Teks Bacaan:

§ §

Narasumber KAFE BCA 7 Ki-Ka ; Rama Maumaya, Indra Laksmana, Faisal Basri, Hendra Koenaifi, Hermawan Thendean - dok Inke Maris Associate |
Kawan’s,
revolusi internet sedang terjadi dan kita alami bersama. Kondisi ini otomatis memberi
dampak perubahan, nyaris di semua sektor bisnis dan bidang kehidupan. Pada waktu
yang sama, menawarkan kemudahan dan mengajak konsumen ‘go digital.’
Fenomena
bermunculan start up, memberi solusi
bagi hajat hidup orang banyak. Bayangkan saja, aneka aplikasi tersedia cukup
diunduh di smartphone.
Mulai layanan pesan antar makanan, pesan alat transportasi, pesan ticket pesawat, booking kamar hotel dan masih banyak aplikasi keperluan keseharian lainnya.
Namun
pada satu sisi, ada sebuah istilah dinamakan digital vortex. Sistem ini kalau dibuat analogi, mirip seperti
angin puting beliung yang berputar lama lama tenggelam.
Paling
aktual adalah bisnis transportasi, aplikasi transportasi online telah melibas
sistem transportasi konvensional. Media dan entertaiment juga tergerus, kini
media mulai mencari pembacanya.
Sektor
industri keuangan masuk urutan keempat, salah satunya dengan hadirnya financial teknologi atau fintech. Seperti
kita rasakan bersama, fintech mejadi ‘hot topic’ selama tiga tahun terakhir.
illustrasi Digitel Vortex - dok IMD(dot)org |
-0o0-
Saya merasa
beruntung, berkesempatan hadir di acara Kafe BCA ke 7. Melalui acara keren ini,
bisa menjadi ajang sharing dan membahas isu yang terjadi.

§ §

Butir Tugas A: Ulangi seluruh data pemahaman grafik baris demi baris tanpa perubahan, tetapi jangan sertakan gambarnya.
Teks bacaan dan data di sini tidak saling berhubungan.

[Data pemahaman grafik]
§ §

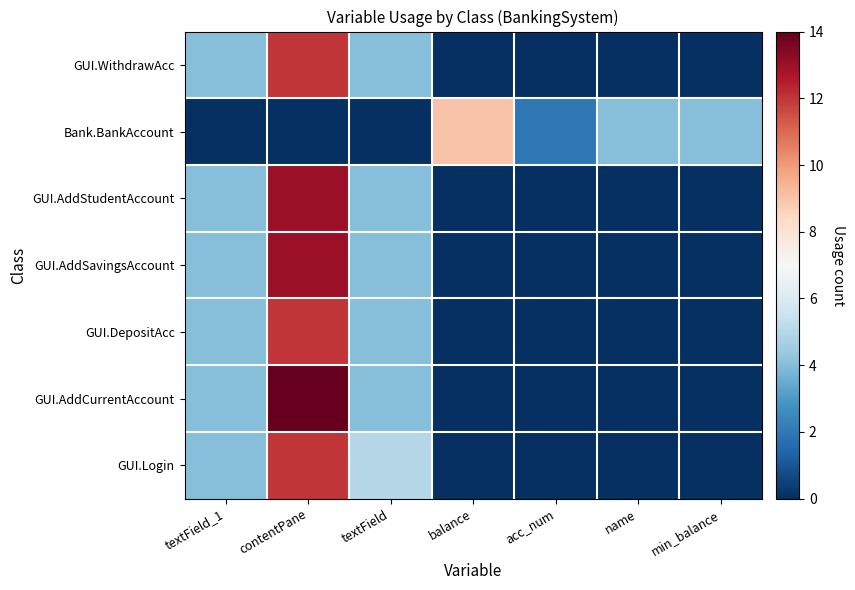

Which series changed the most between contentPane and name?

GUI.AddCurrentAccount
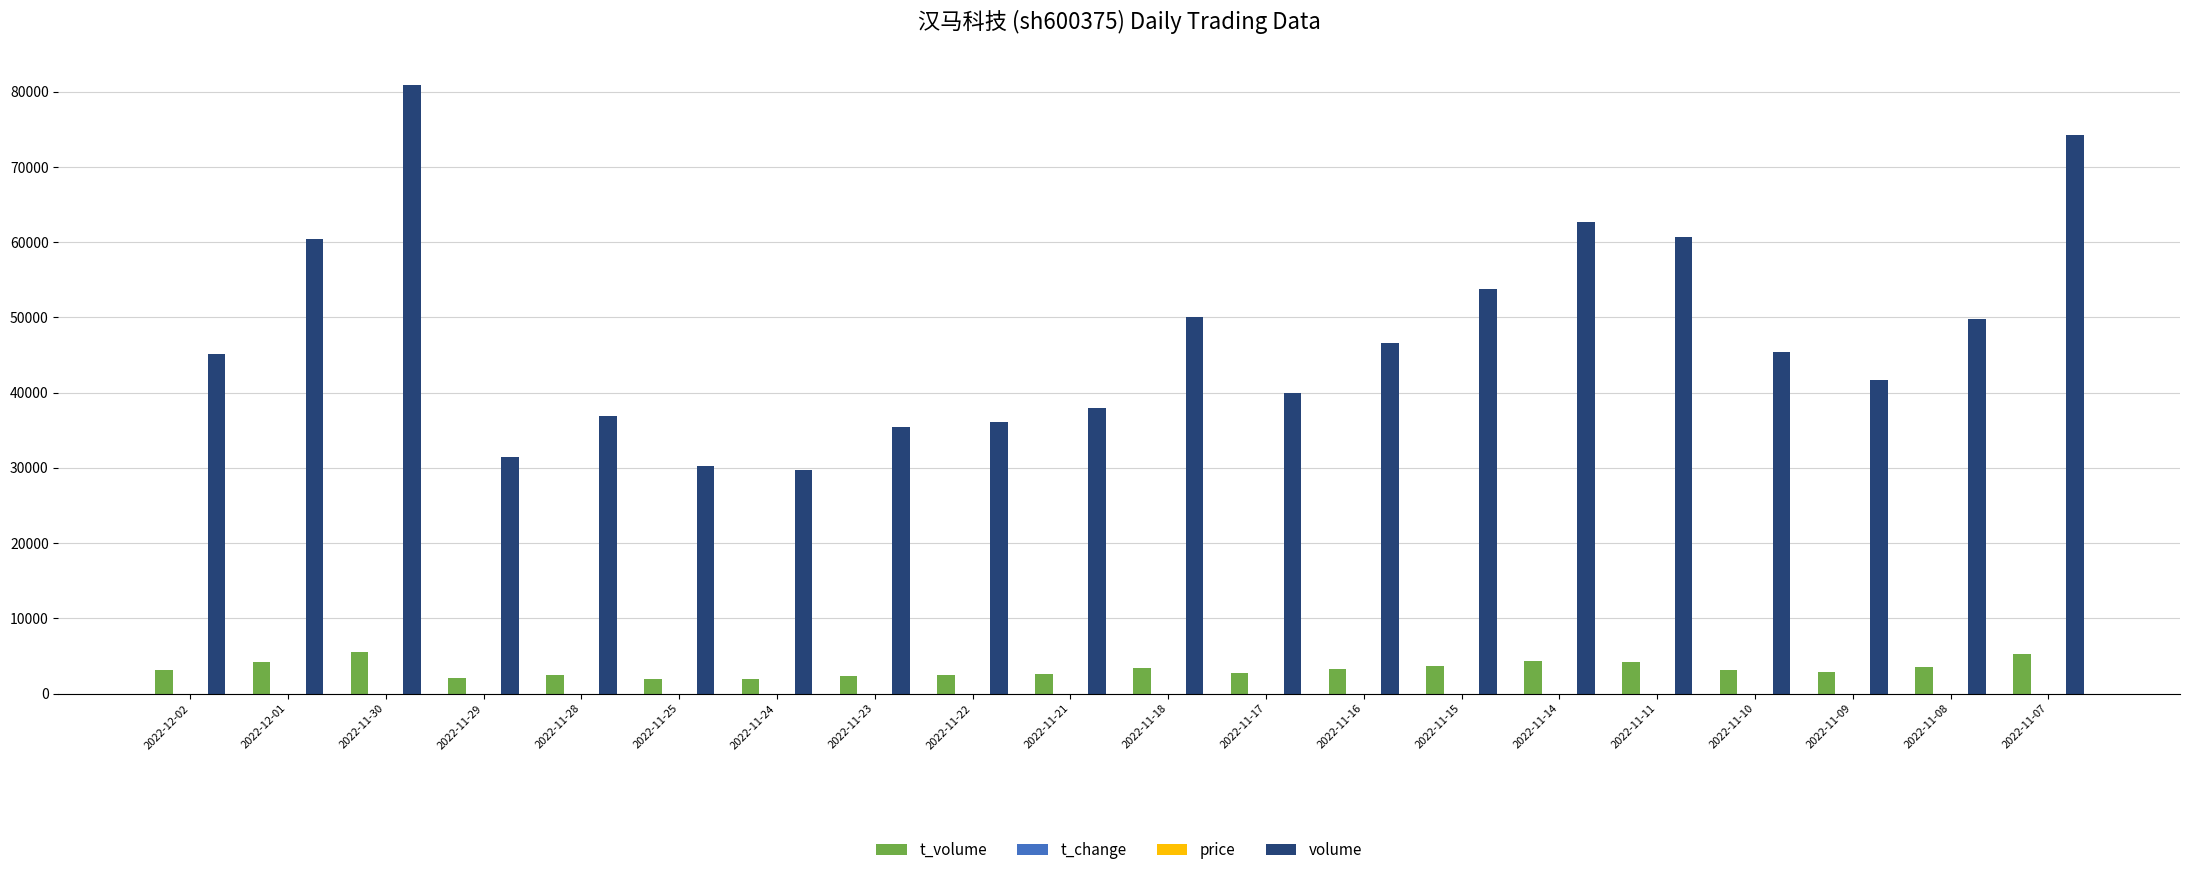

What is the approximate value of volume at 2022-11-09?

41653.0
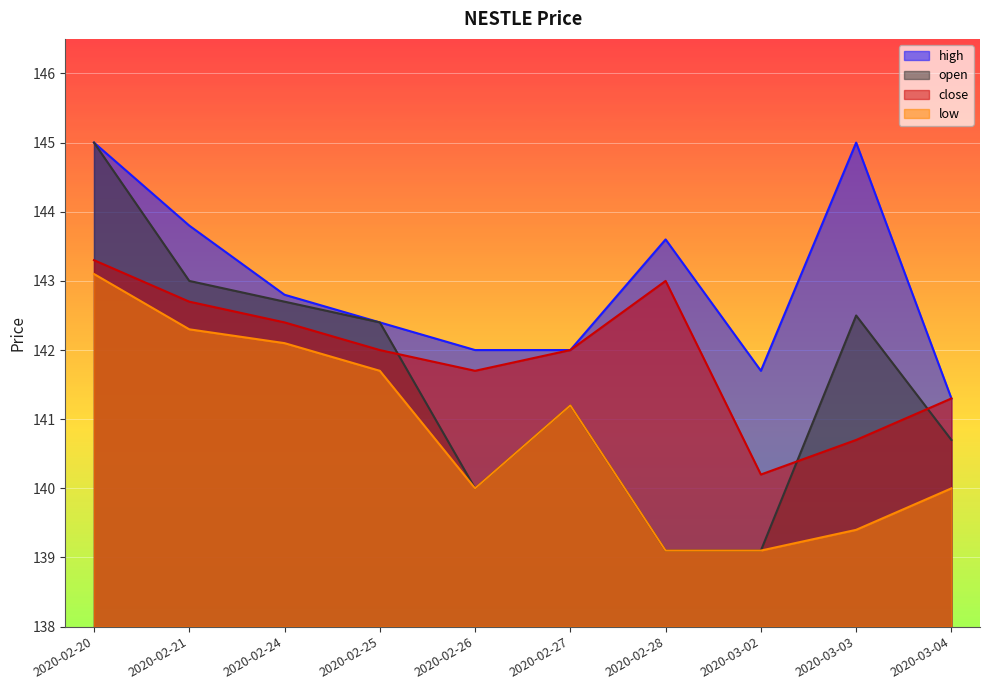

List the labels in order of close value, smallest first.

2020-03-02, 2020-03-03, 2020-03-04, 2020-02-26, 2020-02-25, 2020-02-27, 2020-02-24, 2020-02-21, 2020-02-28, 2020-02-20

§ §

Butir Tugas B: Menurut teks bacaan, bisnis apa yang disebut paling aktual dalam kaitannya dengan digital vortex?

Jawaban Akhir A:
Which series changed the most between contentPane and name?

GUI.AddCurrentAccount

What is the approximate value of volume at 2022-11-09?

41653.0

List the labels in order of close value, smallest first.

2020-03-02, 2020-03-03, 2020-03-04, 2020-02-26, 2020-02-25, 2020-02-27, 2020-02-24, 2020-02-21, 2020-02-28, 2020-02-20

Jawaban Akhir B: Bisnis transportasi.